**THE TASK**
Keep the pictures out of the copy and print all the entries below exactly.

Saved data entries:
________

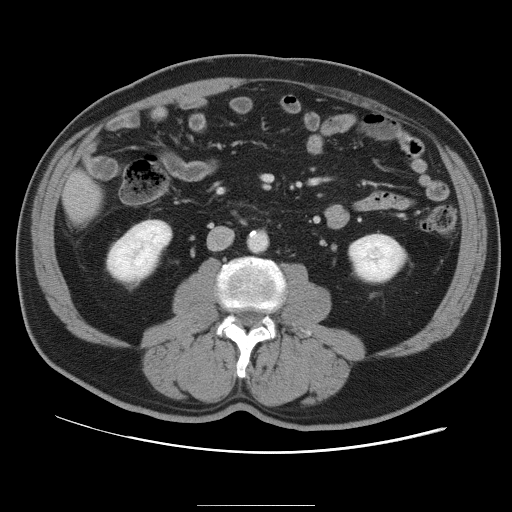
Contrast-enhanced abdominal CT, one axial slice. 120 kVp. Soft-tissue window (W 400 / L 40 HU). 5 mm slice thickness. 512 × 512 image matrix. From the clinical record (not read from this slice): patient: male, age 55 years at operation; diagnosis: colorectal cancer liver metastases, imaged before liver resection; multiple liver metastases: yes; largest metastasis: 3 cm; disease in both lobes: yes.
Structures marked on this image (expert manual segmentation):
- liver: bounding box <66,173,101,218> (left, top, right, bottom; pixels)
- planned liver remnant (the part of the liver to remain after resection): <65,174,102,218>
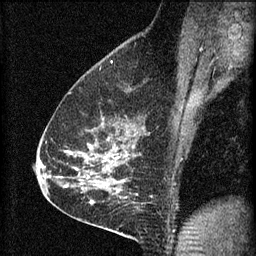
Breast MRI (dynamic contrast-enhanced), one sagittal slice; 3 images stored at this slice position (order not interpretable as contrast timing); 1.5 T; TE 4.2 ms, TR 8.2 ms; 2 mm slice thickness; 256 × 256 image matrix, field of view 180 × 180 mm. Patient: female, 59 years.
Structures marked on this image (semi-automatically segmented with operator editing):
- analysis volume of interest (the breast-tissue region the enhancement analysis was run in; not a lesion): bounding box (x1, y1, x2, y2) in pixels: (61, 106, 134, 161)
- tumour enhancement mask (voxels above the 70 % enhancement threshold inside the analysis volume of interest): (91, 148, 119, 159)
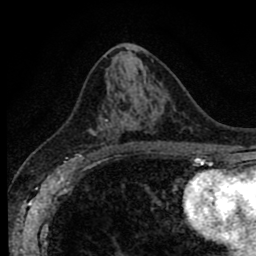
Breast MRI (dynamic contrast-enhanced), one axial slice. Cropped to one breast. Dynamic contrast-enhanced series, time point 2 of 8 at this slice position (early post-contrast). 1.5 T. TE 2.7 ms, TR 6.6 ms. 2 mm slice thickness. 256 × 256 image matrix, field of view 150 × 150 mm. Female patient.
Structures marked on this image (semi-automatically segmented with operator editing):
- enhancing-tissue mask used for the functional tumour volume (all voxels passing the contrast-enhancement thresholds inside the analysis volume; usually the tumour): bounding box <78,120,117,156> (left, top, right, bottom; pixels)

________

**SOLUTION FOR THIS EXERCISE**
Contrast-enhanced abdominal CT, one axial slice. 120 kVp. Soft-tissue window (W 400 / L 40 HU). 5 mm slice thickness. 512 × 512 image matrix. From the clinical record (not read from this slice): patient: male, age 55 years at operation; diagnosis: colorectal cancer liver metastases, imaged before liver resection; multiple liver metastases: yes; largest metastasis: 3 cm; disease in both lobes: yes.
Structures marked on this image (expert manual segmentation):
- liver: bounding box <66,173,101,218> (left, top, right, bottom; pixels)
- planned liver remnant (the part of the liver to remain after resection): <65,174,102,218>
Breast MRI (dynamic contrast-enhanced), one sagittal slice; 3 images stored at this slice position (order not interpretable as contrast timing); 1.5 T; TE 4.2 ms, TR 8.2 ms; 2 mm slice thickness; 256 × 256 image matrix, field of view 180 × 180 mm. Patient: female, 59 years.
Structures marked on this image (semi-automatically segmented with operator editing):
- analysis volume of interest (the breast-tissue region the enhancement analysis was run in; not a lesion): bounding box (x1, y1, x2, y2) in pixels: (61, 106, 134, 161)
- tumour enhancement mask (voxels above the 70 % enhancement threshold inside the analysis volume of interest): (91, 148, 119, 159)
Breast MRI (dynamic contrast-enhanced), one axial slice. Cropped to one breast. Dynamic contrast-enhanced series, time point 2 of 8 at this slice position (early post-contrast). 1.5 T. TE 2.7 ms, TR 6.6 ms. 2 mm slice thickness. 256 × 256 image matrix, field of view 150 × 150 mm. Female patient.
Structures marked on this image (semi-automatically segmented with operator editing):
- enhancing-tissue mask used for the functional tumour volume (all voxels passing the contrast-enhancement thresholds inside the analysis volume; usually the tumour): bounding box <78,120,117,156> (left, top, right, bottom; pixels)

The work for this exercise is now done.